Laut den Forschern sind “praktisch bei allen untersuchten Fällen” Schusswaffen im Spiel.

Ihre Untersuchungen sehen sie als “weiteren Beweis dafür, dass durch einen eingeschränkten Zugang zu Schusswaffen mindestens einige Tragödien” verhindert werden könnten.

Starker Verband

Wie andere Stimmen aus dem linken Lager kritisiert Lang die Langsamkeit der Bürgerlichen  bei der Reform des Waffenrechts und die Macht der Waffenlobby. So habe Pro Tell lediglich 7600 Mitglieder “aber diese sind gut verankert”, so Lang. “An den Versammlungen nehmen zahlreiche Politiker teil, auch wenn sie nicht unbedingt Mitglied sind.”

Dazu kommt, dass sich die Waffenlobby nicht auf Pro Tell beschränkt. In einem Land wie der Schweiz, in dem jeder Soldat jährlich das “Obligatorische” schiessen muss, ist der Schiesssport tief in der Bevölkerung verankert. So ist es nicht erstaunlich, dass der Schweizerische Schützenverband mit 175’000 Mitgliedern der drittgrösste Sportverband der Schweiz ist.

“Registrieren oder abgeben”

“Unser Ziel ist es, die Anzahl der Waffen in der Schweiz bis zum Jahr 2020 auf weniger als eine Million zu reduzieren”, sagt Josef Lang. Den Grünen schwebt eine breit angelegte Kampagne, ähnlich der Stopp-Aids-Kampagne vor.

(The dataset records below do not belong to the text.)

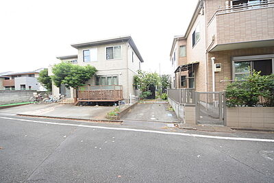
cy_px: 92
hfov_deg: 112.6
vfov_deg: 90.1
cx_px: 137
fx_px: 91
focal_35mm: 12
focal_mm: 8
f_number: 6.3
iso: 400
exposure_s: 1/160
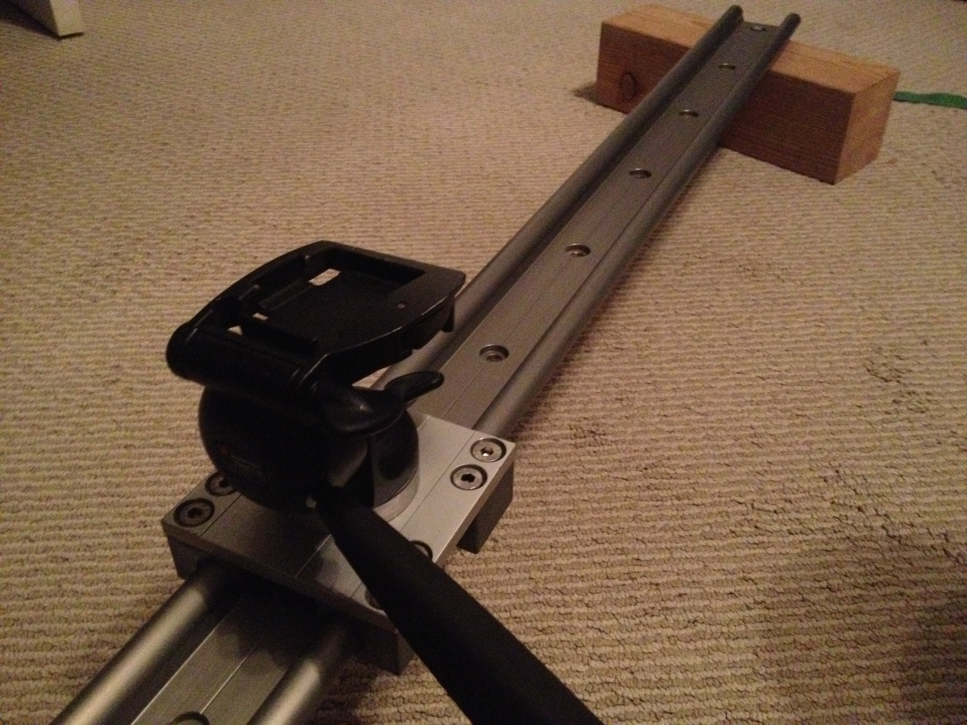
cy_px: 362
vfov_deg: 40.7
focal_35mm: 35
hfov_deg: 52.6
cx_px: 484
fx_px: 978
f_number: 2.4
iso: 800
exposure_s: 1/15
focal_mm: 4.28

“Registrieren oder abgeben” – mit dieser Botschaft möchten die Grünen die Besitzer von Waffen, die durch Erbschaft oder im Rahmen der Ausmusterung von der Armee erworben wurden, dazu bringen, die Waffe der Armee zurückzugeben oder weiter zu verkaufen. Durch den Verkauf würde die Waffe registriert. Sportschützen, Jäger und Sammler müssten ihre Waffen registrieren. Nach einer Übergangsfrist würden alle nicht registrierten Waffen als illegal gelten.